What is a law of cosines and it's proof Tutorial.

Law of cosines is the law of geometry. It states \[c^2=a^2+b^2-2ab \cos \gamma \], where \[\gamma \] denotes the angle contained between sides of lengths a and b and opposite the side of length c.

\(\huge\text{1st Proof:}\)
Lets look at the triangle ABC. From point C an altitude is drawn.

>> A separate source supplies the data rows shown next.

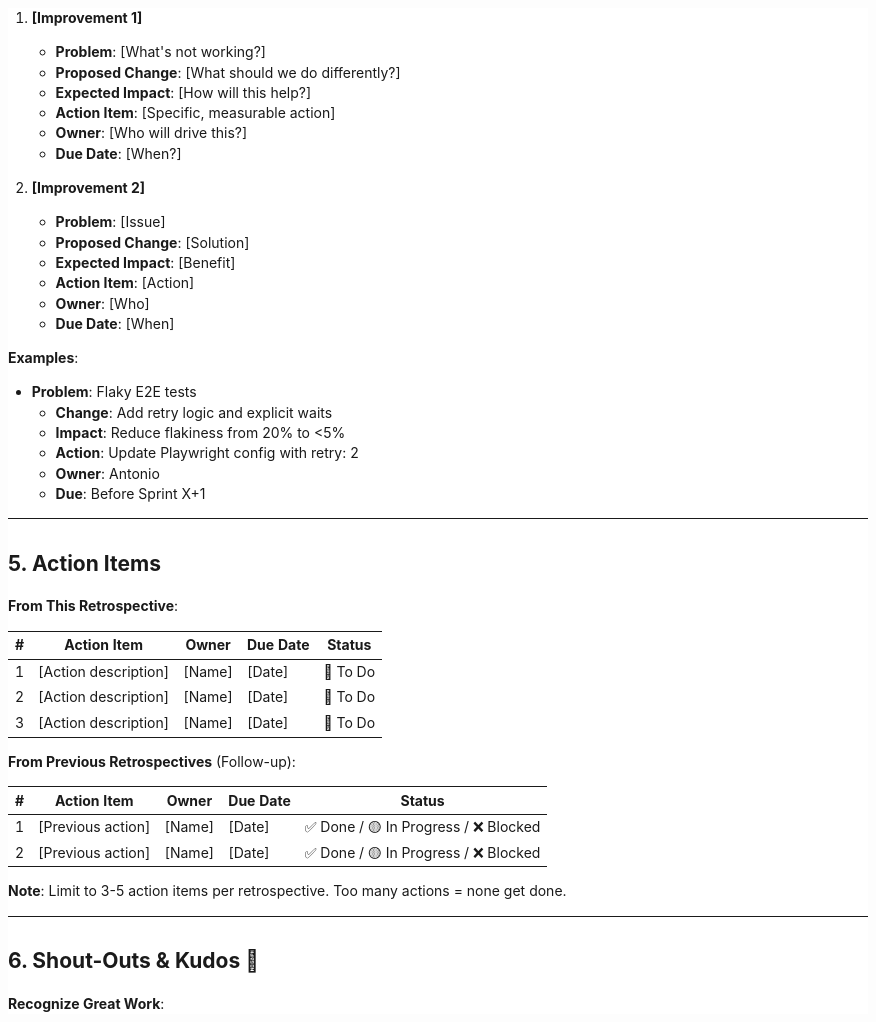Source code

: 1. **[Improvement 1]**
   - **Problem**: [What's not working?]
   - **Proposed Change**: [What should we do differently?]
   - **Expected Impact**: [How will this help?]
   - **Action Item**: [Specific, measurable action]
   - **Owner**: [Who will drive this?]
   - **Due Date**: [When?]

2. **[Improvement 2]**
   - **Problem**: [Issue]
   - **Proposed Change**: [Solution]
   - **Expected Impact**: [Benefit]
   - **Action Item**: [Action]
   - **Owner**: [Who]
   - **Due Date**: [When]

**Examples**:

- **Problem**: Flaky E2E tests
  - **Change**: Add retry logic and explicit waits
  - **Impact**: Reduce flakiness from 20% to <5%
  - **Action**: Update Playwright config with retry: 2
  - **Owner**: Antonio
  - **Due**: Before Sprint X+1

---

## 5. Action Items

**From This Retrospective**:

| #   | Action Item          | Owner  | Due Date | Status   |
| --- | -------------------- | ------ | -------- | -------- |
| 1   | [Action description] | [Name] | [Date]   | 🔵 To Do |
| 2   | [Action description] | [Name] | [Date]   | 🔵 To Do |
| 3   | [Action description] | [Name] | [Date]   | 🔵 To Do |

**From Previous Retrospectives** (Follow-up):

| #   | Action Item       | Owner  | Due Date | Status                                |
| --- | ----------------- | ------ | -------- | ------------------------------------- |
| 1   | [Previous action] | [Name] | [Date]   | ✅ Done / 🟡 In Progress / ❌ Blocked |
| 2   | [Previous action] | [Name] | [Date]   | ✅ Done / 🟡 In Progress / ❌ Blocked |

**Note**: Limit to 3-5 action items per retrospective. Too many actions = none get done.

---

## 6. Shout-Outs & Kudos 👏

**Recognize Great Work**:

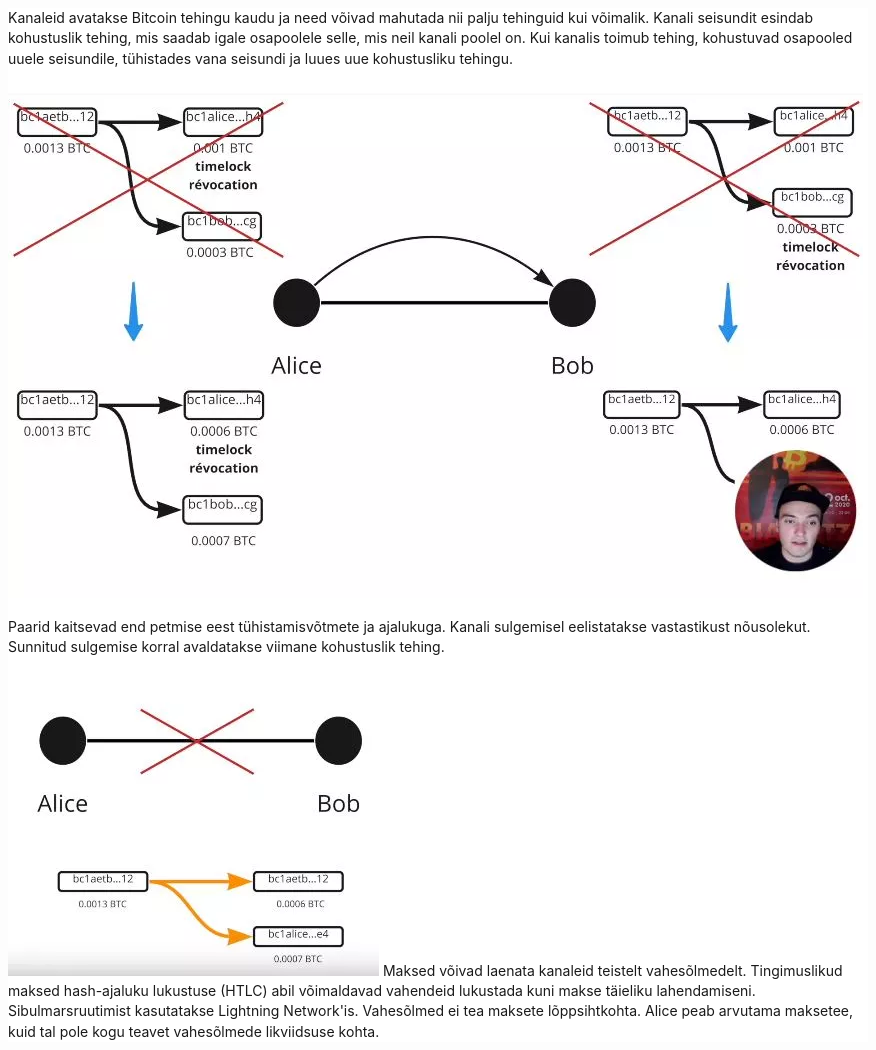 Kanaleid avatakse Bitcoin tehingu kaudu ja need võivad mahutada nii palju tehinguid kui võimalik. Kanali seisundit esindab kohustuslik tehing, mis saadab igale osapoolele selle, mis neil kanali poolel on. Kui kanalis toimub tehing, kohustuvad osapooled uuele seisundile, tühistades vana seisundi ja luues uue kohustusliku tehingu.

![juhend](assets/fr/49.webp)

Paarid kaitsevad end petmise eest tühistamisvõtmete ja ajalukuga. Kanali sulgemisel eelistatakse vastastikust nõusolekut. Sunnitud sulgemise korral avaldatakse viimane kohustuslik tehing.

![juhend](assets/fr/50.webp)
Maksed võivad laenata kanaleid teistelt vahesõlmedelt. Tingimuslikud maksed hash-ajaluku lukustuse (HTLC) abil võimaldavad vahendeid lukustada kuni makse täieliku lahendamiseni. Sibulmarsruutimist kasutatakse Lightning Network'is. Vahesõlmed ei tea maksete lõppsihtkohta. Alice peab arvutama maksetee, kuid tal pole kogu teavet vahesõlmede likviidsuse kohta.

From a triangle ADC the following things flow:
\[AD=b \cos{a}\]
\[DB=c-b \cos{a}\]
\[h^2 = b^2 – (b* cos~~{a})^2\]
\[h^2 = a^2-(c – b* cos~~{a})^2\]
Equal these equations:
\[ b^2 – (b* cos~~{a})^2=a^2-(c – b* cos~~{a})^2\]
which is equal to
\[a^2=b^2+c^2-2bc~cos~~{a}\]




\(\huge\text{2nd Proof:}\)

Let's draw a triangle on a coordinate grid such way, that A will lie in the origin, AB will lie on some lin OX. AB=c, AC=b, CB=a, angle CAB=\[\alpha \].
Thus the coordinates are A(0, 0), B(c, 0). Using sin and cos and using that AC=b, input the coordinates of C. C(b * cos a, b * sin a).
\[a^2=(b~cos~{a} -c)^2 +b^2*~sin^2 {a}\]
\[a^2=b^2 cos^2~{a} – 2bc~cos~{a} + c^2 + b^2~sin^2~{a}\]
\[a^2=b^2*(cos^2 ~ {a} +sin^2~ {a})+c^2 – 2bc~cos~{a}\]
As well as \[cos^2~{a} + sin^2~{a}=1\] (one of the main trigonometric equations)
=> \[a^2=b^2+c^2-2bc~cos~{a}\]